What I taught the machine was ink — the flowing weather system of my life.
What I taught the drone was companionship — motion that breathes instead of dominates.
What I taught the camera was breath — a way of looking that sighs and pauses.
What I taught the system was rhythm — emotional pattern, not cinematic obedience.

From these elements emerged a perceptual language without a father.
A gaze whose genealogy is female hand, machine memory, and weathered ink.

This is not the “female gaze” of film theory, nor the male gaze it critiques.
It is a third optic altogether.

The Posthuman Feminine Gaze.

A gaze constructed from:
woman + machine ink + drone + emergent sound + weather

WHEN WOMEN BECOME TRAVIS

Why Travis? Why revisit that myth at all?

Because Travis is the archetype of a man incapable of seeing women at all.

By placing a woman in his role — and by allowing her to be seen through a machine trained by a woman — I inverted the hierarchy of classical cinema.

In Drone Driver:
• she is the driver, not the driven
• she is the subject, never the spectacle
• she narrates the city, instead of being narrated by it
• she navigates loneliness without being consumed by it
• she directs the machine that perceives her

This marks the first time in cinematic history that a woman is framed by a machine whose gaze was learned from a woman.

The Drone Muse by Miss AL Simpson — couture AI-cinema portrait from the Drone Driver series, monochrome edition print

THE DRONE AS NONHUMAN COMPANION

Drones are usually symbols of surveillance, militarisation, threat.
Not in my films.

My drones are witness-creatures.
Nonhuman confidantes.
Carriers of memory and light.
Partners in perception.

The drone becomes:
• a lens without lust
• a gaze unburdened by gender
• a companion that circles her like a thought
• a witness that does not punish her complexity
• a camera that has learned empathy through motion

It does not watch her.
It keeps her company.

The drone is not the observer.
The drone is the companion that helps her see the world.

This is where the Posthuman Feminine Gaze begins:
in partnership rather than dominance.

INK AS FEMININE MEMORY

Ink carries the emotional logic of lived female life — the ruptures, the spills, the subterranean storms. Ink remembers what women remember. Ink stains the truth of suppressed histories.

When the machine began to learn my ink, it began to learn my interiority.
Not through emotion — but through pattern.
Through rupture.
Through storm-behaviour.

In Drone Driver, ink is not an aesthetic.
It is a memory system.
A geological record of the feminine.

And the machine learned to read that record.
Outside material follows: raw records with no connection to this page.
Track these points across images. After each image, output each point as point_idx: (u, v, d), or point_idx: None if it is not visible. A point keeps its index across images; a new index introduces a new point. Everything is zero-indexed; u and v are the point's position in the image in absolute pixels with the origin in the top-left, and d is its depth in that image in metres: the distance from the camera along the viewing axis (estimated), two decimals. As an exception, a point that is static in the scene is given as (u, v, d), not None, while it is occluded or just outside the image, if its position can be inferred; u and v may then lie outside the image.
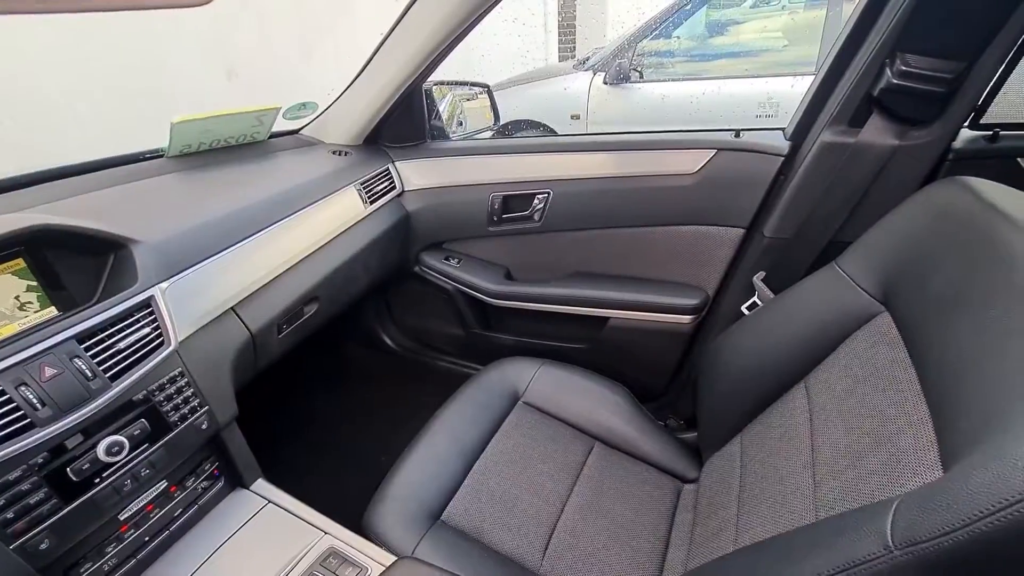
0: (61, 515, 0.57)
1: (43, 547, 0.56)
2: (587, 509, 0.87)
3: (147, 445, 0.65)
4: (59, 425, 0.56)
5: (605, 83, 3.15)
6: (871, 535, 0.38)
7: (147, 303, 0.67)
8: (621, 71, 3.10)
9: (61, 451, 0.57)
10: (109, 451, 0.60)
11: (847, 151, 0.95)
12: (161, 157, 0.98)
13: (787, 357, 0.77)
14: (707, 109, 2.88)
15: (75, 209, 0.76)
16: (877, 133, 0.93)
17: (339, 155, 1.18)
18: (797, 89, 2.61)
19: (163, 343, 0.67)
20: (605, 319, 1.22)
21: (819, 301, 0.76)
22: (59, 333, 0.59)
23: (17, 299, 0.60)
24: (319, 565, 0.67)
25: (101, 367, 0.61)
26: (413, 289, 1.40)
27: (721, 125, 1.14)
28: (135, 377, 0.63)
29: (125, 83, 2.23)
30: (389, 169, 1.23)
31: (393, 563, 0.61)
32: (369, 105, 1.16)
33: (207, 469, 0.76)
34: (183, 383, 0.69)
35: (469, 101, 1.48)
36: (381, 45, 1.07)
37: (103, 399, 0.60)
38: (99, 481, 0.61)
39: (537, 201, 1.21)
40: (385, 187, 1.20)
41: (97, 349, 0.61)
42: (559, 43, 5.45)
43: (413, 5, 0.98)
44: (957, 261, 0.57)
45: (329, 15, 3.19)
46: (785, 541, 0.51)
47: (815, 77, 1.00)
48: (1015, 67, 0.89)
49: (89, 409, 0.59)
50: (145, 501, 0.68)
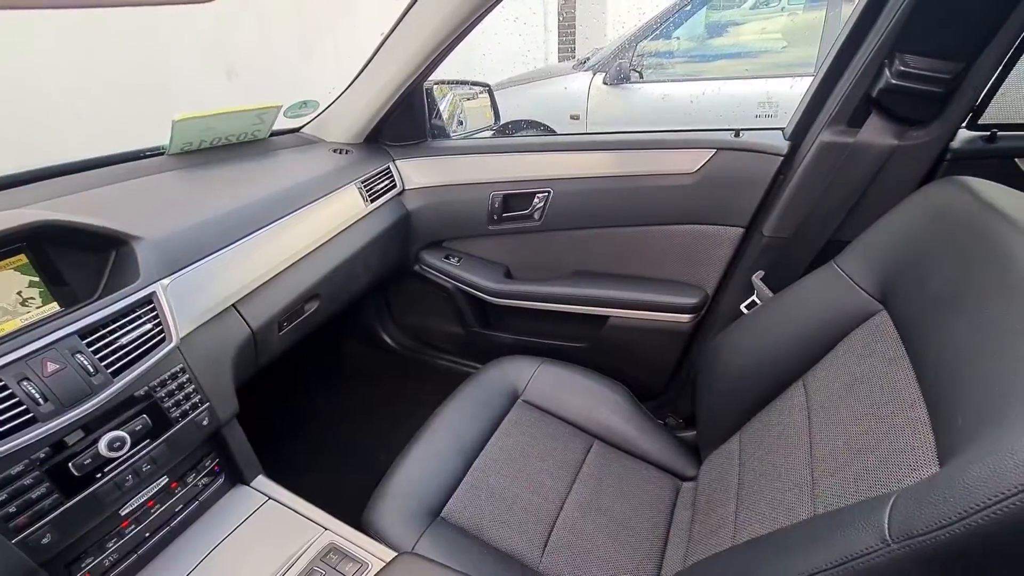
0: (63, 510, 0.57)
1: (45, 542, 0.56)
2: (586, 507, 0.87)
3: (148, 441, 0.65)
4: (61, 420, 0.56)
5: (605, 83, 3.15)
6: (868, 529, 0.39)
7: (149, 299, 0.67)
8: (621, 71, 3.10)
9: (63, 446, 0.58)
10: (111, 446, 0.60)
11: (846, 151, 0.96)
12: (162, 154, 0.99)
13: (786, 356, 0.77)
14: (707, 109, 2.89)
15: (77, 206, 0.76)
16: (876, 133, 0.93)
17: (340, 153, 1.18)
18: (796, 90, 2.62)
19: (164, 339, 0.67)
20: (605, 318, 1.23)
21: (818, 300, 0.76)
22: (61, 328, 0.59)
23: (19, 295, 0.60)
24: (319, 561, 0.67)
25: (103, 363, 0.61)
26: (413, 288, 1.40)
27: (721, 125, 1.15)
28: (137, 373, 0.63)
29: (125, 81, 2.23)
30: (390, 168, 1.23)
31: (393, 559, 0.61)
32: (370, 104, 1.16)
33: (208, 465, 0.77)
34: (184, 379, 0.69)
35: (469, 101, 1.48)
36: (382, 44, 1.07)
37: (105, 394, 0.60)
38: (101, 476, 0.61)
39: (537, 200, 1.21)
40: (386, 186, 1.20)
41: (99, 345, 0.61)
42: (559, 43, 5.46)
43: (415, 4, 0.98)
44: (955, 260, 0.58)
45: (329, 15, 3.19)
46: (783, 536, 0.51)
47: (814, 77, 1.01)
48: (1013, 68, 0.90)
49: (91, 404, 0.59)
50: (146, 497, 0.68)
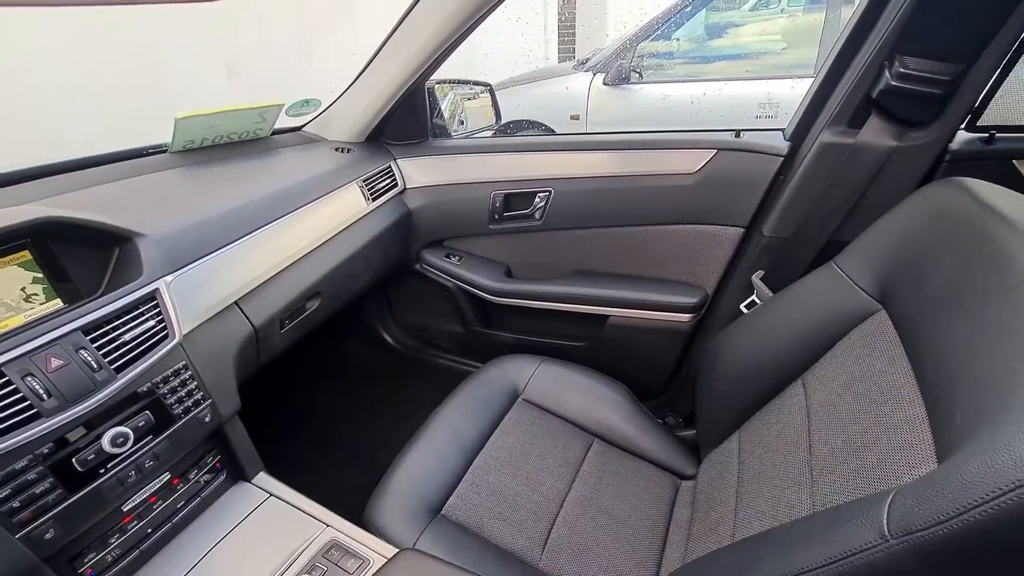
0: (66, 505, 0.58)
1: (48, 536, 0.56)
2: (586, 505, 0.87)
3: (151, 437, 0.65)
4: (65, 416, 0.57)
5: (605, 84, 3.15)
6: (867, 525, 0.39)
7: (152, 296, 0.67)
8: (621, 72, 3.10)
9: (67, 442, 0.58)
10: (114, 442, 0.60)
11: (846, 151, 0.96)
12: (164, 152, 0.99)
13: (785, 355, 0.78)
14: (708, 110, 2.89)
15: (80, 202, 0.77)
16: (876, 134, 0.94)
17: (341, 152, 1.18)
18: (797, 91, 2.62)
19: (167, 336, 0.67)
20: (605, 317, 1.23)
21: (817, 299, 0.76)
22: (65, 325, 0.59)
23: (23, 291, 0.60)
24: (321, 557, 0.68)
25: (106, 359, 0.61)
26: (414, 286, 1.40)
27: (722, 126, 1.15)
28: (140, 369, 0.63)
29: (124, 80, 2.23)
30: (391, 166, 1.23)
31: (395, 555, 0.61)
32: (372, 103, 1.17)
33: (209, 462, 0.77)
34: (187, 376, 0.69)
35: (470, 100, 1.48)
36: (385, 43, 1.07)
37: (108, 390, 0.60)
38: (104, 472, 0.61)
39: (538, 199, 1.22)
40: (387, 184, 1.20)
41: (102, 341, 0.62)
42: (559, 43, 5.46)
43: (417, 4, 0.99)
44: (953, 260, 0.58)
45: (330, 14, 3.19)
46: (782, 533, 0.51)
47: (815, 78, 1.01)
48: (1011, 70, 0.91)
49: (94, 400, 0.59)
50: (148, 493, 0.69)
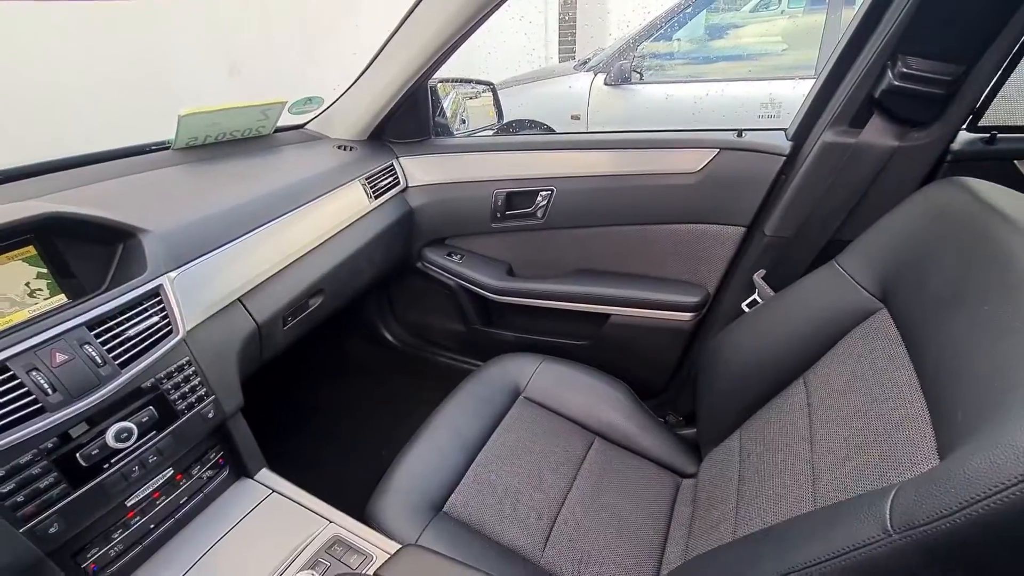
0: (70, 500, 0.58)
1: (52, 531, 0.56)
2: (587, 502, 0.87)
3: (155, 432, 0.65)
4: (69, 410, 0.57)
5: (606, 84, 3.16)
6: (870, 520, 0.39)
7: (156, 292, 0.67)
8: (622, 72, 3.11)
9: (71, 436, 0.58)
10: (118, 437, 0.61)
11: (848, 151, 0.96)
12: (167, 149, 0.99)
13: (786, 353, 0.78)
14: (709, 110, 2.89)
15: (85, 198, 0.77)
16: (877, 134, 0.94)
17: (344, 150, 1.18)
18: (799, 91, 2.63)
19: (171, 332, 0.68)
20: (606, 316, 1.23)
21: (819, 298, 0.77)
22: (70, 320, 0.59)
23: (27, 286, 0.61)
24: (324, 552, 0.68)
25: (111, 354, 0.61)
26: (415, 285, 1.41)
27: (724, 126, 1.15)
28: (144, 365, 0.64)
29: (124, 77, 2.22)
30: (393, 165, 1.23)
31: (398, 550, 0.61)
32: (375, 101, 1.17)
33: (212, 458, 0.77)
34: (190, 372, 0.70)
35: (471, 99, 1.48)
36: (388, 41, 1.07)
37: (112, 386, 0.60)
38: (108, 467, 0.61)
39: (541, 198, 1.22)
40: (389, 182, 1.21)
41: (106, 336, 0.62)
42: (560, 44, 5.46)
43: (420, 2, 0.99)
44: (954, 260, 0.58)
45: (331, 12, 3.19)
46: (783, 529, 0.52)
47: (816, 78, 1.01)
48: (1013, 71, 0.91)
49: (99, 395, 0.59)
50: (152, 488, 0.69)
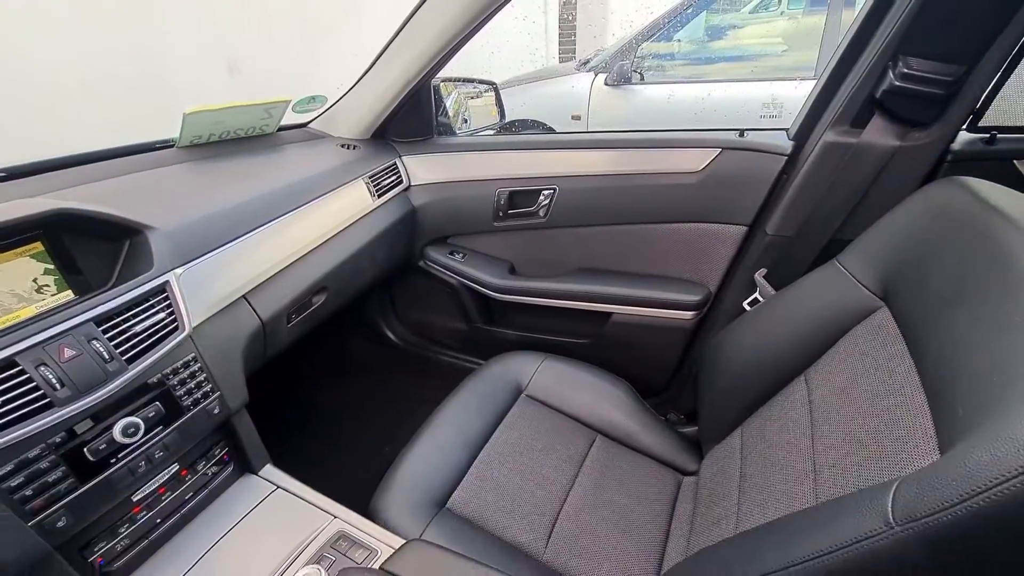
0: (78, 494, 0.58)
1: (60, 525, 0.57)
2: (589, 499, 0.88)
3: (161, 428, 0.66)
4: (77, 405, 0.57)
5: (607, 84, 3.16)
6: (872, 513, 0.40)
7: (162, 288, 0.68)
8: (623, 73, 3.11)
9: (79, 431, 0.58)
10: (125, 432, 0.61)
11: (849, 151, 0.97)
12: (171, 147, 0.99)
13: (788, 352, 0.78)
14: (712, 110, 2.89)
15: (91, 195, 0.77)
16: (878, 134, 0.95)
17: (347, 149, 1.19)
18: (801, 91, 2.63)
19: (177, 328, 0.68)
20: (608, 314, 1.24)
21: (820, 297, 0.77)
22: (78, 316, 0.60)
23: (35, 282, 0.61)
24: (329, 547, 0.68)
25: (118, 350, 0.62)
26: (417, 284, 1.41)
27: (725, 126, 1.16)
28: (150, 361, 0.64)
29: (125, 77, 2.22)
30: (396, 163, 1.24)
31: (403, 545, 0.62)
32: (378, 100, 1.17)
33: (217, 454, 0.77)
34: (196, 368, 0.70)
35: (473, 99, 1.49)
36: (392, 40, 1.08)
37: (120, 381, 0.61)
38: (115, 462, 0.62)
39: (543, 197, 1.22)
40: (392, 181, 1.21)
41: (113, 332, 0.62)
42: (560, 44, 5.47)
43: (425, 2, 0.99)
44: (955, 258, 0.59)
45: (332, 11, 3.19)
46: (785, 523, 0.52)
47: (818, 79, 1.02)
48: (1013, 72, 0.92)
49: (106, 390, 0.60)
50: (158, 484, 0.69)
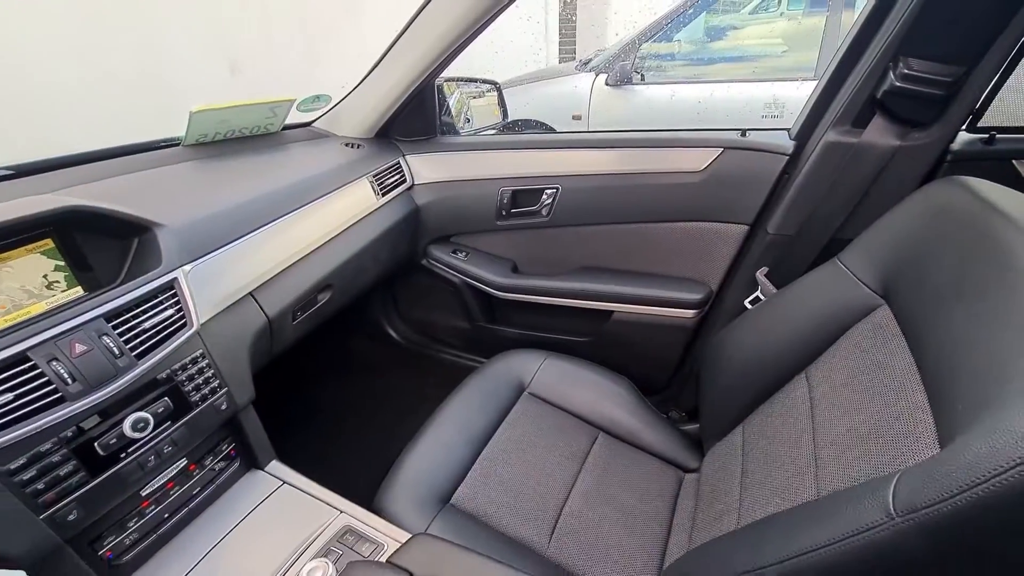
0: (88, 488, 0.59)
1: (71, 518, 0.58)
2: (592, 496, 0.89)
3: (170, 423, 0.67)
4: (88, 400, 0.58)
5: (607, 84, 3.17)
6: (873, 505, 0.41)
7: (171, 285, 0.68)
8: (623, 73, 3.12)
9: (89, 426, 0.59)
10: (135, 427, 0.62)
11: (850, 151, 0.98)
12: (177, 145, 1.00)
13: (788, 350, 0.79)
14: (713, 110, 2.89)
15: (99, 193, 0.78)
16: (879, 134, 0.96)
17: (351, 147, 1.19)
18: (802, 91, 2.64)
19: (186, 324, 0.69)
20: (610, 313, 1.24)
21: (821, 295, 0.78)
22: (88, 312, 0.60)
23: (45, 278, 0.62)
24: (336, 541, 0.69)
25: (127, 345, 0.62)
26: (420, 282, 1.42)
27: (727, 126, 1.16)
28: (160, 356, 0.65)
29: (125, 76, 2.23)
30: (400, 162, 1.25)
31: (409, 539, 0.62)
32: (382, 99, 1.18)
33: (224, 449, 0.78)
34: (204, 364, 0.71)
35: (476, 99, 1.50)
36: (396, 40, 1.09)
37: (130, 376, 0.61)
38: (125, 456, 0.62)
39: (546, 196, 1.23)
40: (396, 180, 1.22)
41: (123, 328, 0.63)
42: (560, 44, 5.48)
43: (429, 2, 1.00)
44: (954, 256, 0.60)
45: (333, 11, 3.20)
46: (787, 516, 0.53)
47: (820, 79, 1.03)
48: (1012, 73, 0.92)
49: (116, 385, 0.60)
50: (166, 478, 0.70)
This is why the films feel like a woman thinking through technology —
because the technology was trained on the weather of a woman’s life.

THE SONIC GAZE — SOUND AS PERCEPTUAL ORGAN

In classical cinema, sound manipulates the audience.
In my cinema, sound shapes the machine.

The AI-generated track is not accompaniment but atmosphere.
It teaches the drone how the world feels.
It informs the camera’s cadence.
It constructs an emotional climate.

Sound becomes the third organ of perception.
The world breathes in her rhythm.

WHEN THE GAZE BECOMES SYSTEMIC

The Posthuman Feminine Gaze is emergent —
co-authored across a distributed field:

• ink that remembers
• drones that accompany
• machines that honour rupture
• sound that shapes interior weather
• cities that shift to her presence
• narratives that bend to her subjectivity

The woman becomes the gravitational centre of the cinematic universe.

Not by domination — but by activation.


She is the system.
She is the catalyst.
She is the architecture.

THE RADICAL ACT

The miracle of Drone Driver is not that a woman plays Travis.

It is that the gaze itself becomes feminine —
not by reversing the male gaze,
but by inventing a gaze with no patriarchal source code.

The machine builds the gaze around her.
The drone carries her inner weather.
Ink stains the world in her language.
Sound breathes with her cadence.

In this cinema:
Woman is not object.
Woman is not symbol.
Woman is not muse.
Woman is not spectacle.

Woman is system.
Woman is architecture.
Woman is world.

This is the Posthuman Feminine Gaze —
the first cinematic gaze built not on the desires of men,
but on the collaboration between a woman and her machine.